■ **Document passage**

セミナー 2023年

Yui Hayashi, YITP

[QCD theory Seminar] Higgs-confinement continuity in light of particle-vortex statistics

Online (Zoom)
Certain gauge theories with superfluidity, such as dense QCD, exhibit nontrivial Aharonov-Bohm (AB) phases around vortices, or anyonic particle-vortex statistics, in the Higgs regime. There has been a debate on whether this nontrivial AB phase implies a Higgs-confinement transition even with fundamental matters. In this seminar, we address this question in favor of Higgs-confinement continuity. By performing explicit calculations in relevant lattice models, we demonstrate how the AB phase realizes the continuity between the confining and Higgs regimes. In particular, this result supports the possibility of the quark-hadron continuity scenario.
This talk is based on arXiv:2303.02129 [hep-th].

Toshiki Kurita, IPMU

Constraints on anisotropic primordial non-Gaussianity from intrinsic alignments of SDSS-III BOSS galaxies

Hybrid On-site: Seminar room 321, 322 Online:(Zoom)
The current standard cosmological model, LambdaCDM model, predicts that the present-day cosmic large-scale structure (LSS) has formed as a result of a gravitational amplification of seed primordial fluctuations that were generated in the early universe such as inflationary scenario. The standard method to analyze LSS is based on the three-dimensional distribution of galaxies, inferred from their positions on the sky and redshifts. Here we show that “shapes” of galaxies, inferred from light (star) distribution in each galaxy, similarly originate from the primordial fluctuations in LSS formation — this phenomenon is called intrinsic alignments (IAs) of galaxy shapes. In this talk I will describe what the IA effect is, and show the actual measurement results from the SDSS-III BOSS datasets and the constraints on the anisotropic (quadrupolar) local primordial non-Gaussianity.

Yoshiki Kanazawa, University of Tokyo

Solution to Axion Quality Problem by Non-Minimal Gravitational Coupling

Hybrid On-site: Seminar room 321, 322 Online: Zoom
It is expected that any global symmetry is explicitly violated by gravity. In QCD axion models, the effective axion potential obtains other terms than QCD contributions due to gravitational violation of the global U(1) Peccei-Quinn (PQ) symmetry, and the minimum of the potential is deviated from the CP-conserving points. In general, the deviation is large enough to invalidate the PQ solution to the strong CP problem. This is called “quality problem“. In this talk, assuming that axionic wormhole is the only source of gravitational violation of U(1) PQ symmetry, we give a novel solution to the quality problem in which a non-minimal gravitational coupling is introduced to suppress the gravitational violation. We discuss our solution for two formulations of the gravity; the metric and the Palatini formulations. We will show that the condition to avoid the quality problem is different between the two formulations.

Elisa Ferreira, IPMU

Narrowing the mass range of ultra-light dark matter

Hybrid On-site: Seminar room 321, 322 Online:(Zoom)

■ **Given problem A**
Do these statements agree with the seminar listing? Answer each with yes or no and quote the deciding words. (i) The Higgs-confinement talk is based on arXiv:2303.02129. (ii) The Higgs-confinement talk takes place in Seminar room 321. (iii) The talk on the axion quality problem considers only the metric formulation of gravity.
■ **Given problem B**
Reproduce the seminar listing word for word from "[QCD theory Seminar]" to "on arXiv:2303.02129 [hep-th].".

■ **Record excerpts**
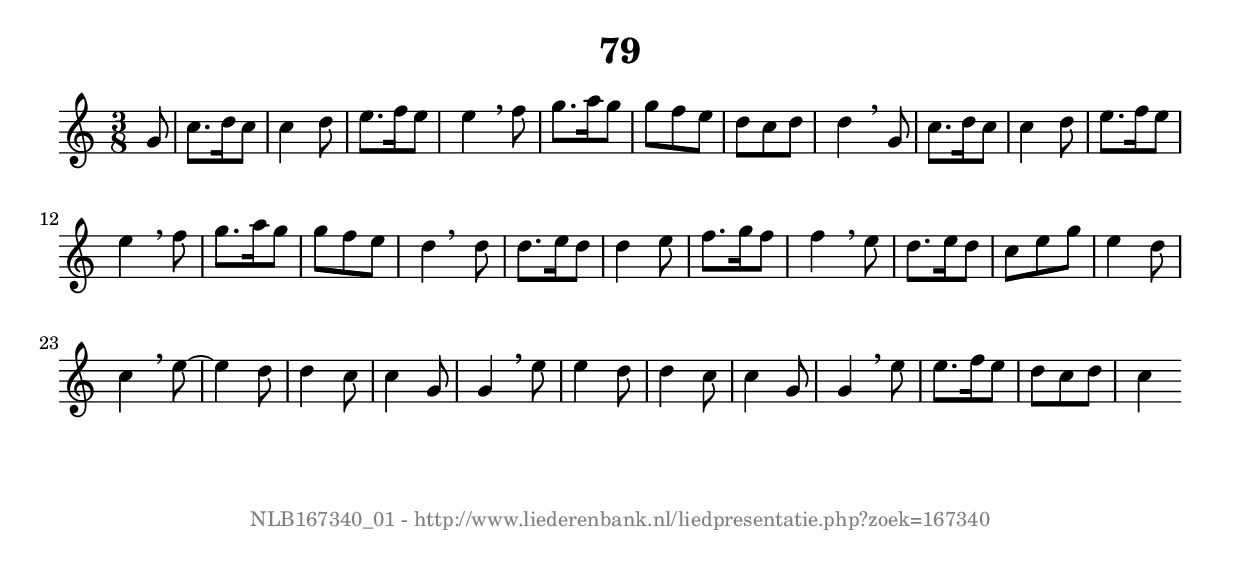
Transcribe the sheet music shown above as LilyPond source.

%
% produced by wce2krn 1.64 (7 June 2014)
%
\version"2.16"
#(append! paper-alist '(("long" . (cons (* 210 mm) (* 2000 mm)))))
#(set-default-paper-size "long")
sb = {\breathe}
mBreak = {\breathe }
bBreak = {\breathe }
x = {\once\override NoteHead #'style = #'cross }
gl=\glissando
itime={\override Staff.TimeSignature #'stencil = ##f }
ficta = {\once\set suggestAccidentals = ##t}
fine = {\once\override Score.RehearsalMark #'self-alignment-X = #1 \mark \markup {\italic{Fine}}}
dc = {\once\override Score.RehearsalMark #'self-alignment-X = #1 \mark \markup {\italic{D.C.}}}
dcf = {\once\override Score.RehearsalMark #'self-alignment-X = #1 \mark \markup {\italic{D.C. al Fine}}}
dcc = {\once\override Score.RehearsalMark #'self-alignment-X = #1 \mark \markup {\italic{D.C. al Coda}}}
ds = {\once\override Score.RehearsalMark #'self-alignment-X = #1 \mark \markup {\italic{D.S.}}}
dsf = {\once\override Score.RehearsalMark #'self-alignment-X = #1 \mark \markup {\italic{D.S. al Fine}}}
dsc = {\once\override Score.RehearsalMark #'self-alignment-X = #1 \mark \markup {\italic{D.S. al Coda}}}
pv = {\set Score.repeatCommands = #'((volta "1"))}
sv = {\set Score.repeatCommands = #'((volta "2"))}
tv = {\set Score.repeatCommands = #'((volta "3"))}
qv = {\set Score.repeatCommands = #'((volta "4"))}
xv = {\set Score.repeatCommands = #'((volta #f))}
\header{ tagline = ""
title = "79"
}
\score {{
\key c \major
\relative g'
{
\set melismaBusyProperties = #'()
\partial 32*4
\time 3/8
\tempo 4=120
\override Score.MetronomeMark #'transparent = ##t
\override Score.RehearsalMark #'break-visibility = #(vector #t #t #f)
g8 c8. d16 c8 c4 d8 e8. f16 e8 e4 \sb f8 g8. a16 g8 g f e d c d d4 \mBreak
g,8 c8. d16 c8 c4 d8 e8. f16 e8 e4 \sb f8 g8. a16 g8 g f e d4 \bar ":|:" \bBreak
d8 d8. e16 d8 d4 e8 f8. g16 f8 f4 \sb e8 d8. e16 d8 c e8 g e4 d8 c4 \mBreak
e8~ e4 d8 d4 c8 c4 g8 g4 \sb e'8 e4 d8 d4 c8 c4 g8 g4 \sb e'8 e8. f16 e8 d c d c4 \bar ":|"
 }}
 \midi { }
 \layout {
            indent = 0.0\cm
}
}
\markup { \vspace #0 } \markup { \with-color #grey \fill-line { \center-column { \smaller "NLB167340_01 - http://www.liederenbank.nl/liedpresentatie.php?zoek=167340" } } }
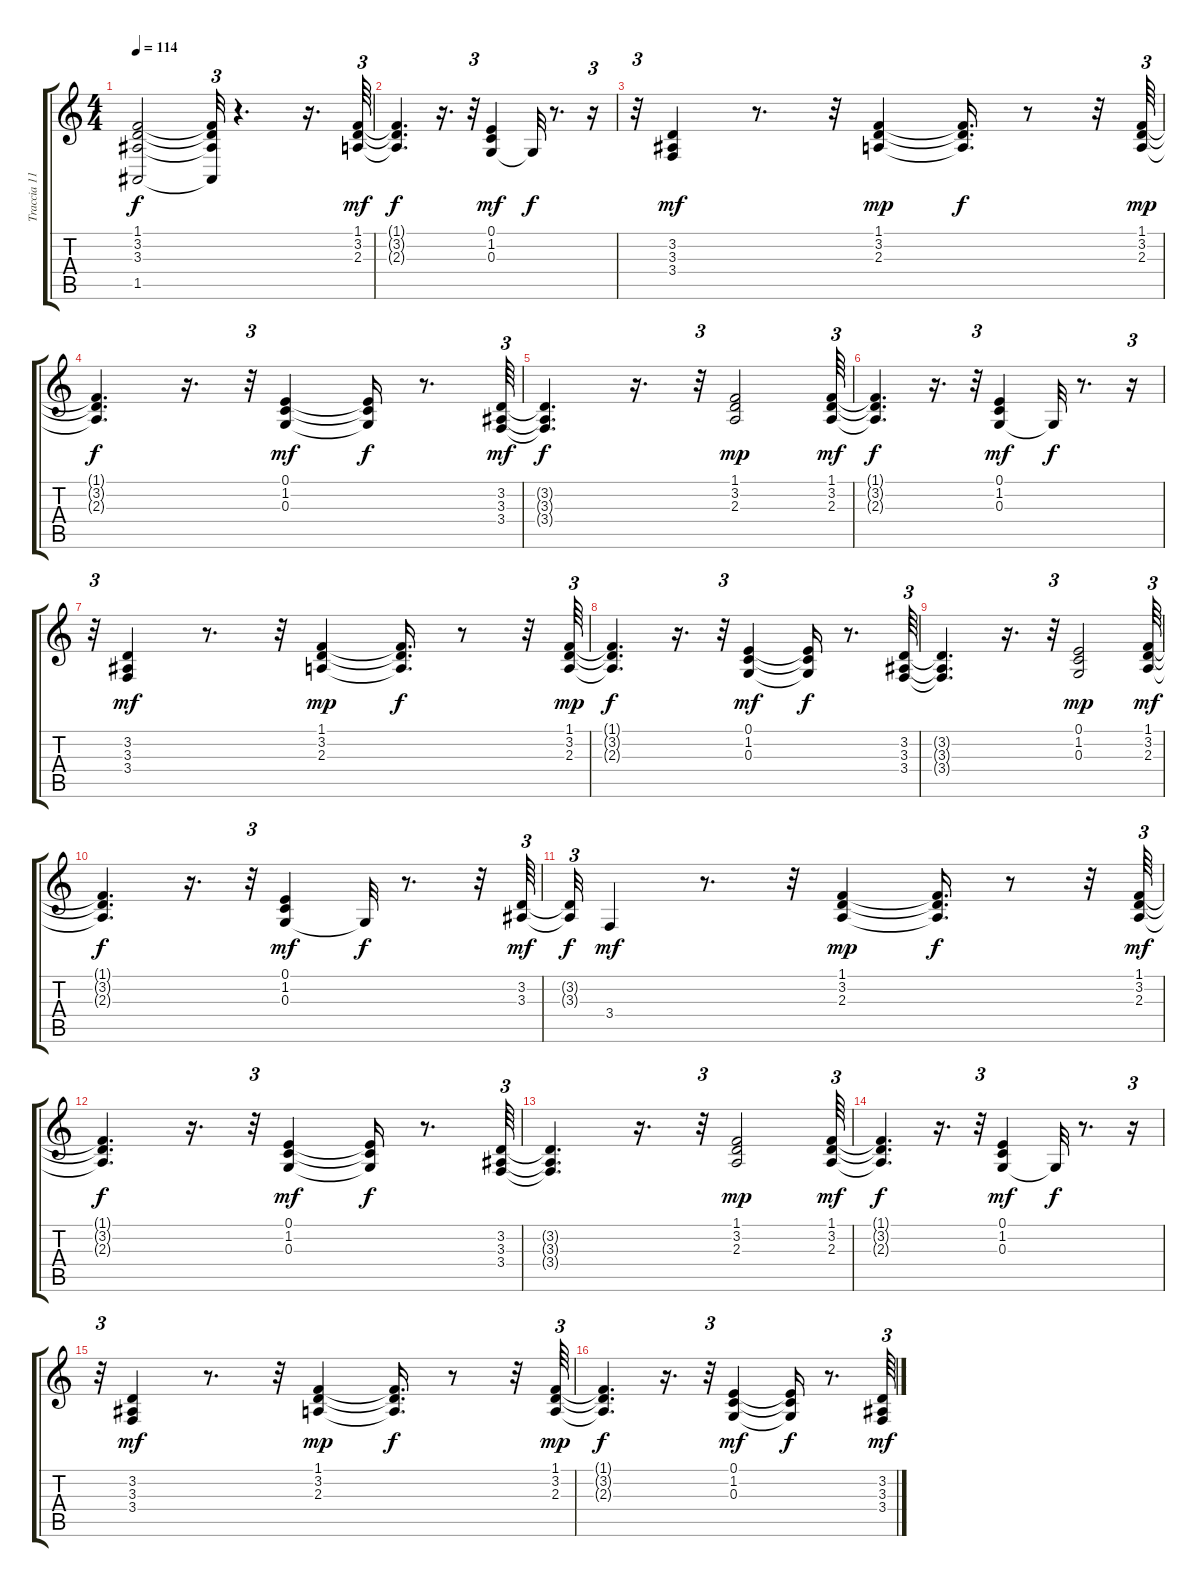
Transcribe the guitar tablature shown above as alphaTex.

\track ("Traccia 11" "Traccia 11") {instrument electricpiano1}
\staff {score tabs}
\tuning (E4 B3 G3 D3 A2 E2) {hide}
\ts (4 4)
\tempo 114
\clef g2
\ks c
(1.1{t} 3.2{t} 3.3{t} 1.5{t}).2{dy f} (1.1{t} 3.2{t} 3.3{t} 1.5{t}).32{tu (3 2)} r.4{d} r.16{d} (1.1 3.2 2.3).64{tu (3 2) dy mf} |
(1.1{t} 3.2{t} 2.3{t}).4{d dy f} r.16{d} r.32{tu (3 2)} (0.1 1.2 0.3).4{dy mf} 0.3{t}.32{dy f} r.8{d} r.16{tu (3 2)} |
r.32{tu (3 2)} (3.2 3.3 3.4).4{dy mf} r.8{d} r.32 (1.1 3.2 2.3).4{dy mp} (1.1{t} 3.2{t} 2.3{t}).16{d dy f} r.8 r.32 (1.1 3.2 2.3).64{tu (3 2) dy mp} |
(1.1{t} 3.2{t} 2.3{t}).4{d dy f} r.16{d} r.32{tu (3 2)} (0.1 1.2 0.3).4{dy mf} (0.1{t} 1.2{t} 0.3{t}).16{dy f} r.8{d} (3.2 3.3 3.4).64{tu (3 2) dy mf} |
(3.2{t} 3.3{t} 3.4{t}).4{d dy f} r.16{d} r.32{tu (3 2)} (1.1 3.2 2.3).2{dy mp} (1.1 3.2 2.3).64{tu (3 2) dy mf} |
(1.1{t} 3.2{t} 2.3{t}).4{d dy f} r.16{d} r.32{tu (3 2)} (0.1 1.2 0.3).4{dy mf} 0.3{t}.32{dy f} r.8{d} r.16{tu (3 2)} |
r.32{tu (3 2)} (3.2 3.3 3.4).4{dy mf} r.8{d} r.32 (1.1 3.2 2.3).4{dy mp} (1.1{t} 3.2{t} 2.3{t}).16{d dy f} r.8 r.32 (1.1 3.2 2.3).64{tu (3 2) dy mp} |
(1.1{t} 3.2{t} 2.3{t}).4{d dy f} r.16{d} r.32{tu (3 2)} (0.1 1.2 0.3).4{dy mf} (0.1{t} 1.2{t} 0.3{t}).16{dy f} r.8{d} (3.2 3.3 3.4).64{tu (3 2)} |
(3.2{t} 3.3{t} 3.4{t}).4{d} r.16{d} r.32{tu (3 2)} (0.1 1.2 0.3).2{dy mp} (1.1 3.2 2.3).64{tu (3 2) dy mf} |
(1.1{t} 3.2{t} 2.3{t}).4{d dy f} r.16{d} r.32{tu (3 2)} (0.1 1.2 0.3).4{dy mf} 0.3{t}.32{dy f} r.8{d} r.32 (3.2 3.3).64{tu (3 2) dy mf} |
(3.2{t} 3.3{t}).32{tu (3 2) dy f} 3.4.4{dy mf} r.8{d} r.32 (1.1 3.2 2.3).4{dy mp} (1.1{t} 3.2{t} 2.3{t}).16{d dy f} r.8 r.32 (1.1 3.2 2.3).64{tu (3 2) dy mf} |
(1.1{t} 3.2{t} 2.3{t}).4{d dy f} r.16{d} r.32{tu (3 2)} (0.1 1.2 0.3).4{dy mf} (0.1{t} 1.2{t} 0.3{t}).16{dy f} r.8{d} (3.2 3.3 3.4).64{tu (3 2)} |
(3.2{t} 3.3{t} 3.4{t}).4{d} r.16{d} r.32{tu (3 2)} (1.1 3.2 2.3).2{dy mp} (1.1 3.2 2.3).64{tu (3 2) dy mf} |
(1.1{t} 3.2{t} 2.3{t}).4{d dy f} r.16{d} r.32{tu (3 2)} (0.1 1.2 0.3).4{dy mf} 0.3{t}.32{dy f} r.8{d} r.16{tu (3 2)} |
r.32{tu (3 2)} (3.2 3.3 3.4).4{dy mf} r.8{d} r.32 (1.1 3.2 2.3).4{dy mp} (1.1{t} 3.2{t} 2.3{t}).16{d dy f} r.8 r.32 (1.1 3.2 2.3).64{tu (3 2) dy mp} |
(1.1{t} 3.2{t} 2.3{t}).4{d dy f} r.16{d} r.32{tu (3 2)} (0.1 1.2 0.3).4{dy mf} (0.1{t} 1.2{t} 0.3{t}).16{dy f} r.8{d} (3.2 3.3 3.4).64{tu (3 2) dy mf}
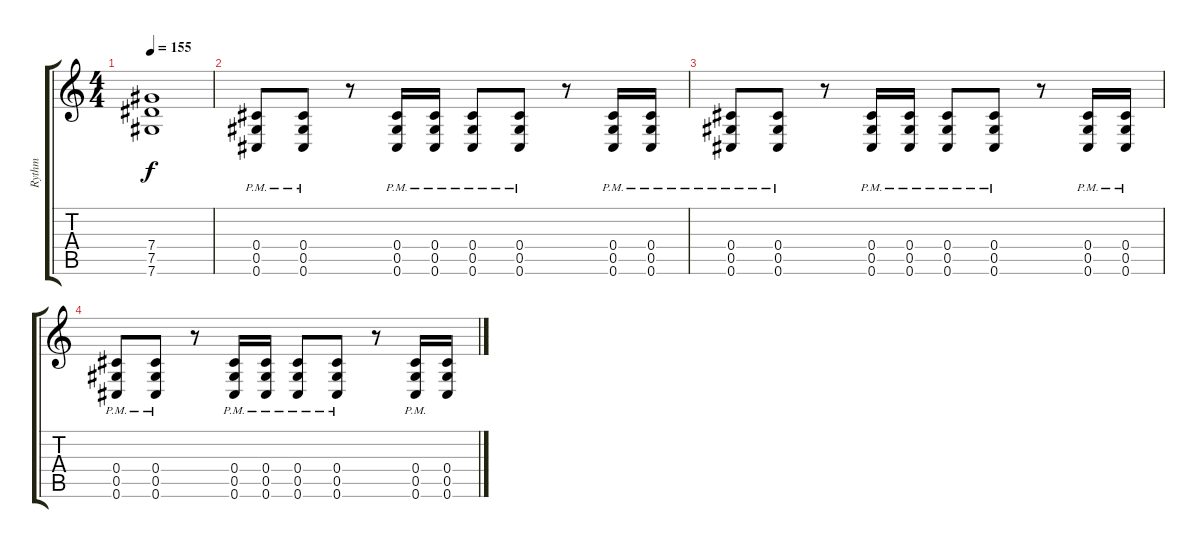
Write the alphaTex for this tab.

\track ("Rythm" "Rythm") {instrument overdrivenguitar}
\staff {score tabs}
\tuning (Eb4 Bb3 Gb3 Db3 Ab2 Db2) {hide}
\ts (4 4)
\tempo 155
\clef g2
\ks c
(7.4{t} 7.5{t} 7.6{t}).1{dy f} |
(0.4 0.5 0.6{pm}).8 (0.4 0.5 0.6{pm}).8 r.8 (0.4 0.5 0.6{pm}).16 (0.4 0.5 0.6{pm}).16 (0.4 0.5 0.6{pm}).8 (0.4 0.5 0.6{pm}).8 r.8 (0.4 0.5 0.6{pm}).16 (0.4 0.5 0.6{pm}).16 |
(0.4 0.5 0.6{pm}).8 (0.4 0.5 0.6{pm}).8 r.8 (0.4 0.5 0.6{pm}).16 (0.4 0.5 0.6{pm}).16 (0.4 0.5 0.6{pm}).8 (0.4 0.5 0.6{pm}).8 r.8 (0.4 0.5 0.6{pm}).16 (0.4 0.5 0.6{pm}).16 |
(0.4 0.5 0.6{pm}).8 (0.4 0.5 0.6{pm}).8 r.8 (0.4 0.5 0.6{pm}).16 (0.4 0.5 0.6{pm}).16 (0.4 0.5 0.6{pm}).8 (0.4 0.5 0.6{pm}).8 r.8 (0.4 0.5 0.6{pm}).16 (0.4 0.5 0.6).16
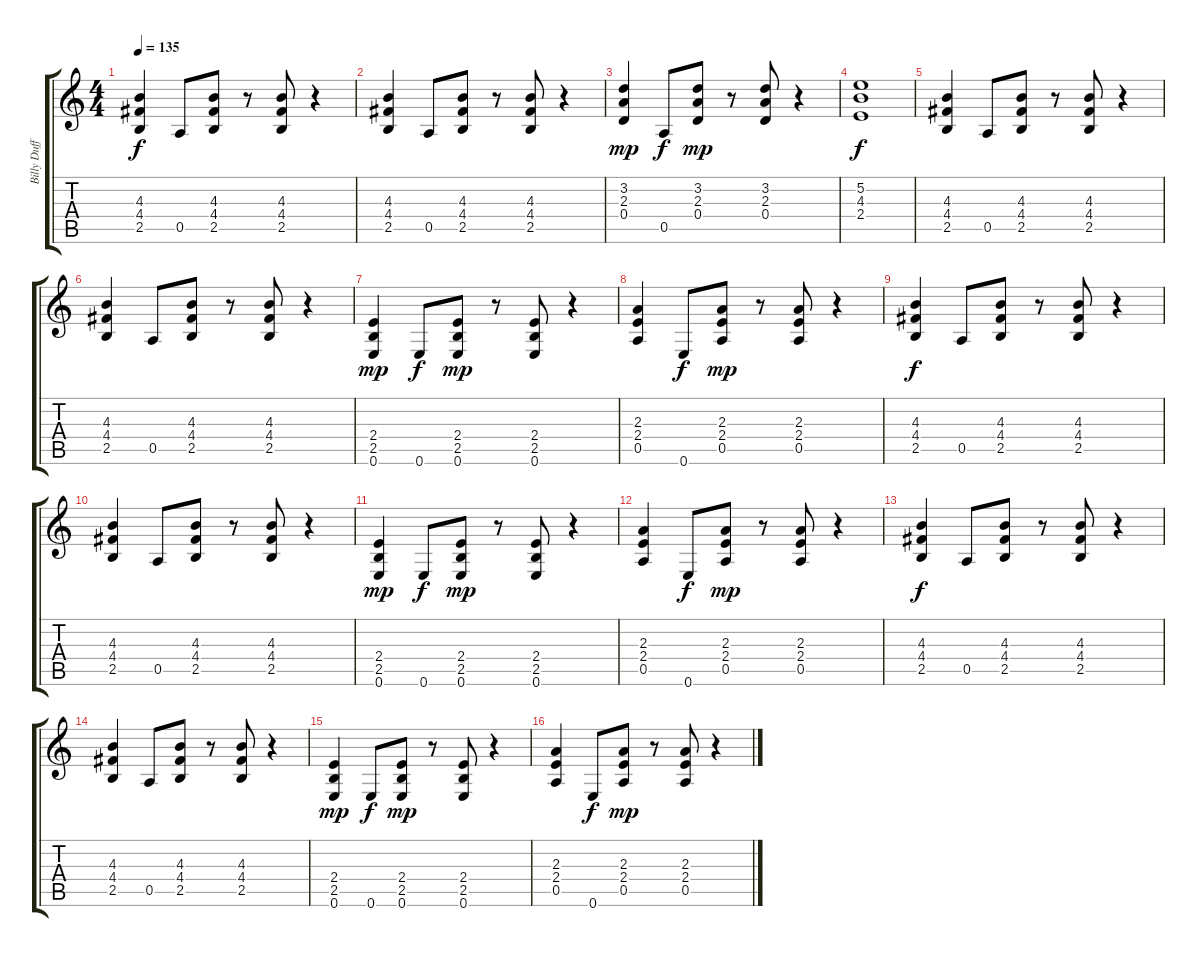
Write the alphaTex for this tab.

\track ("Billy Duffy" "Billy Duff") {instrument overdrivenguitar}
\staff {score tabs}
\tuning (E4 B3 G3 D3 A2 E2) {hide}
\ts (4 4)
\tempo 135
\clef g2
\ks c
(4.3 4.4 2.5).4{dy f} 0.5.8 (4.3 4.4 2.5).8 r.8 (4.3 4.4 2.5).8 r.4 |
(4.3 4.4 2.5).4 0.5.8 (4.3 4.4 2.5).8 r.8 (4.3 4.4 2.5).8 r.4 |
(3.2 2.3 0.4).4{dy mp} 0.5.8{dy f} (3.2 2.3 0.4).8{dy mp} r.8 (3.2 2.3 0.4).8 r.4 |
(5.2 4.3 2.4).1{dy f} |
(4.3 4.4 2.5).4 0.5.8 (4.3 4.4 2.5).8 r.8 (4.3 4.4 2.5).8 r.4 |
(4.3 4.4 2.5).4 0.5.8 (4.3 4.4 2.5).8 r.8 (4.3 4.4 2.5).8 r.4 |
(2.4 2.5 0.6).4{dy mp} 0.6.8{dy f} (2.4 2.5 0.6).8{dy mp} r.8 (2.4 2.5 0.6).8 r.4 |
(2.3 2.4 0.5).4 0.6.8{dy f} (2.3 2.4 0.5).8{dy mp} r.8 (2.3 2.4 0.5).8 r.4 |
(4.3 4.4 2.5).4{dy f} 0.5.8 (4.3 4.4 2.5).8 r.8 (4.3 4.4 2.5).8 r.4 |
(4.3 4.4 2.5).4 0.5.8 (4.3 4.4 2.5).8 r.8 (4.3 4.4 2.5).8 r.4 |
(2.4 2.5 0.6).4{dy mp} 0.6.8{dy f} (2.4 2.5 0.6).8{dy mp} r.8 (2.4 2.5 0.6).8 r.4 |
(2.3 2.4 0.5).4 0.6.8{dy f} (2.3 2.4 0.5).8{dy mp} r.8 (2.3 2.4 0.5).8 r.4 |
(4.3 4.4 2.5).4{dy f} 0.5.8 (4.3 4.4 2.5).8 r.8 (4.3 4.4 2.5).8 r.4 |
(4.3 4.4 2.5).4 0.5.8 (4.3 4.4 2.5).8 r.8 (4.3 4.4 2.5).8 r.4 |
(2.4 2.5 0.6).4{dy mp} 0.6.8{dy f} (2.4 2.5 0.6).8{dy mp} r.8 (2.4 2.5 0.6).8 r.4 |
(2.3 2.4 0.5).4 0.6.8{dy f} (2.3 2.4 0.5).8{dy mp} r.8 (2.3 2.4 0.5).8 r.4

■ **Complete response A**
(i) Yes: "This talk is based on arXiv:2303.02129 [hep-th]."
(ii) No: "Online (Zoom)"
(iii) No: "We discuss our solution for two formulations of the gravity; the metric and the Palatini formulations."

■ **Complete response B**
[QCD theory Seminar] Higgs-confinement continuity in light of particle-vortex statistics

Online (Zoom)
Certain gauge theories with superfluidity, such as dense QCD, exhibit nontrivial Aharonov-Bohm (AB) phases around vortices, or anyonic particle-vortex statistics, in the Higgs regime. There has been a debate on whether this nontrivial AB phase implies a Higgs-confinement transition even with fundamental matters. In this seminar, we address this question in favor of Higgs-confinement continuity. By performing explicit calculations in relevant lattice models, we demonstrate how the AB phase realizes the continuity between the confining and Higgs regimes. In particular, this result supports the possibility of the quark-hadron continuity scenario.
This talk is based on arXiv:2303.02129 [hep-th].